Follow These 3 Keys for Healthy Joints in Masters Athletes
Don’t let your age dictate your joint health.
by: Brian Paul
One of the main areas to receive pain and discomfort as the years go by is your joints. These joints go through a lot of stress on a day-to-day basis, and without following
some steps you may experience serious pain or injury. Sara Key is a physiotherapist who will agree that when it comes to your joint health as a senior, you need to take proper care and preventive measures in the following 3 ways:
1) Stretching does a Masters Body Good
Doctors at McGovern Physical Therapy Associates and Game 7 Sports Training have concluded that, for senior athletes, stretching is a must do method in order to keep your joints healthy. You can stretch in various different ways such as the normal method of straight leg hangs etc. or you could choose to do Tai Chi or Yoga as well. Tai Chi and Yoga are also great ways to have fun while keeping up with stretching your muscles and joints. After stretching your joints it is also recommended by many physical therapists to take a nice, brisk jog for 10-15 minutes if possible, and then stretch afterwards as well. This method forces your joints to get some momentum going and loosening them out, and is especially good for those that sit and lay most of the day due exhaustion.

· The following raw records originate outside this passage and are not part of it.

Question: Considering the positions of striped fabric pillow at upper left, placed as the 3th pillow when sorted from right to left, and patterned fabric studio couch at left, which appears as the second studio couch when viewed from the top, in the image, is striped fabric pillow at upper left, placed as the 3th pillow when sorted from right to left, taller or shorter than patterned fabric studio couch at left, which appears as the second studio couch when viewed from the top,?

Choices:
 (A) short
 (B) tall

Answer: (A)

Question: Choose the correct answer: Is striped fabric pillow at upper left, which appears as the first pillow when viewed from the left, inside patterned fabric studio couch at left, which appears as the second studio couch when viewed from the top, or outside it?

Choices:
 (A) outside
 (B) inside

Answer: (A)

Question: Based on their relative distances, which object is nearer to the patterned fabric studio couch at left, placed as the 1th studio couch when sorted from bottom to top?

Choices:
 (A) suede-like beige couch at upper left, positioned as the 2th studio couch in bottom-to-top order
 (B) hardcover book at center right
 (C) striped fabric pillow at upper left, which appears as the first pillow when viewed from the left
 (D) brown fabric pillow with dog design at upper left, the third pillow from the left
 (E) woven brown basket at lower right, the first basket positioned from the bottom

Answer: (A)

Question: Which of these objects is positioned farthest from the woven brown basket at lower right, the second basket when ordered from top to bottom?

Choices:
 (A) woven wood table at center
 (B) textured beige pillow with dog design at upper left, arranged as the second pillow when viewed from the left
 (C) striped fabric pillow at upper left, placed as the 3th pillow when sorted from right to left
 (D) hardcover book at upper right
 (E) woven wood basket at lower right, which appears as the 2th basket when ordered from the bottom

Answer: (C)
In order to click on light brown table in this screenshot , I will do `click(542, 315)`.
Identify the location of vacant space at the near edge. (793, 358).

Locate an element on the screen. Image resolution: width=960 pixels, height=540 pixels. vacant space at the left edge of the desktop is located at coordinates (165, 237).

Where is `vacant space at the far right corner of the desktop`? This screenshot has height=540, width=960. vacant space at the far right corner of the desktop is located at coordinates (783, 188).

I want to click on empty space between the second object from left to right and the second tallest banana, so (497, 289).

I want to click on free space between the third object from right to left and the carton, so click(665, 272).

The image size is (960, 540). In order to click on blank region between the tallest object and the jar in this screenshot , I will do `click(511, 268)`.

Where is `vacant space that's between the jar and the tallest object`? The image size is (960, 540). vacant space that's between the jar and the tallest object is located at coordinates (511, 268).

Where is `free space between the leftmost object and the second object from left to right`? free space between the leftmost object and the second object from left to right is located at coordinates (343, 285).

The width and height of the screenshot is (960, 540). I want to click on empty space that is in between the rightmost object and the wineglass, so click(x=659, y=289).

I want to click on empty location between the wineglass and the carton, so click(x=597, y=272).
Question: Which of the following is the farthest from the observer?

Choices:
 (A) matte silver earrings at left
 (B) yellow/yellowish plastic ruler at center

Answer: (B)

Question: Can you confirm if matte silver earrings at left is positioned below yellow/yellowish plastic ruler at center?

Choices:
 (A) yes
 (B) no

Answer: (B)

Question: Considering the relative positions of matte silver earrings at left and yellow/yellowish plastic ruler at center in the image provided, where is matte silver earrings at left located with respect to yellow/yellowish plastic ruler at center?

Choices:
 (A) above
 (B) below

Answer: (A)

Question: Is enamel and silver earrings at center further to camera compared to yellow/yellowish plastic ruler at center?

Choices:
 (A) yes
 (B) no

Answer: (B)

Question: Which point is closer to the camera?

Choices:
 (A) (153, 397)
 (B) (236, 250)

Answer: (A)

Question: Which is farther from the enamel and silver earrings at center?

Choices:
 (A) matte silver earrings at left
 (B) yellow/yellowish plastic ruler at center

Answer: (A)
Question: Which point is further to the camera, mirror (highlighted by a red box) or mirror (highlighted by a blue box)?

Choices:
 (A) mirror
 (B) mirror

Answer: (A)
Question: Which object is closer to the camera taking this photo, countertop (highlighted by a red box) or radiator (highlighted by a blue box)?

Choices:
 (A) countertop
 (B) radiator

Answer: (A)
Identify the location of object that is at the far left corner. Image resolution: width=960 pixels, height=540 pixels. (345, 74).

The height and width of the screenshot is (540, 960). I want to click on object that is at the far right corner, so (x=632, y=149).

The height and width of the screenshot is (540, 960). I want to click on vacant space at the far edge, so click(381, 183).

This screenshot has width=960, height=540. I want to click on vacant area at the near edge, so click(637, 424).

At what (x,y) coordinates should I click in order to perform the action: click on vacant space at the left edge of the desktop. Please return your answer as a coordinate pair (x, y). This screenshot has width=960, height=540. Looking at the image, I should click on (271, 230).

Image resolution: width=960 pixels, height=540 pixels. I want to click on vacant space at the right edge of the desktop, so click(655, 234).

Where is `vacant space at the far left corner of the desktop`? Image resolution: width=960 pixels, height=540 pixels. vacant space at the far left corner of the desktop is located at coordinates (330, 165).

2) Consume Enough Vitamins Daily
Vitamins and minerals are able to both relieve joint pains and prevent them as well. These nutrients are needed by your body to perform many functions, and without them you will begin to deteriorate from within.
Calcium is a preventive vitamin that supports bone growth and health, and also reduces osteoporosis risk. The best forms of calcium to supplement with if you choose too are calcium lactate or nitrate due to their ability to quickly absorb into your bloodstream. If too much calcium is consumed and not absorbed, then calcium deposits form and those deposits cause joint pain amongst other health problems, so follow directions on daily dosage.
Vitamin C is another excellent nutrient that needs to be consumed in high amounts on a daily basis. This vitamin is well known for boosting the immune system, but what does it have to do with joint pain? The way Vitamin C assists the joints is by reducing inflammation, but mainly by creating collagen around cartilage, ligaments, tendons, and joints. Collagen is the primary connective tissue that holds cells together, thus relieving any stress placed on the joints themselves.
3) Fatty Acids are a Must for Senior Athletes
Omega-3 fatty acids are obtained from fish such as salmon and tuna, and you can get healthy fats through fish oil supplementation as well. Fatty acids have been researched on numerous occasions by accredited health officials such as WebMD. They have concluded that fatty acids like omega-3 not only prevent heart disease, but provide a great amount of support on your joints, and also are known to lessen inflammation due to medical issues like arthritis.
These methods have been proven to be the best ways in keeping your joints healthy and young again. Vitamin intake and stretching are the main natural and cost effective ways for senior ahletes to prevent any issues deriving from your joints. If you have any major problems with your joints then you should seek further help from a medical physician to verify the problems that have been occurring.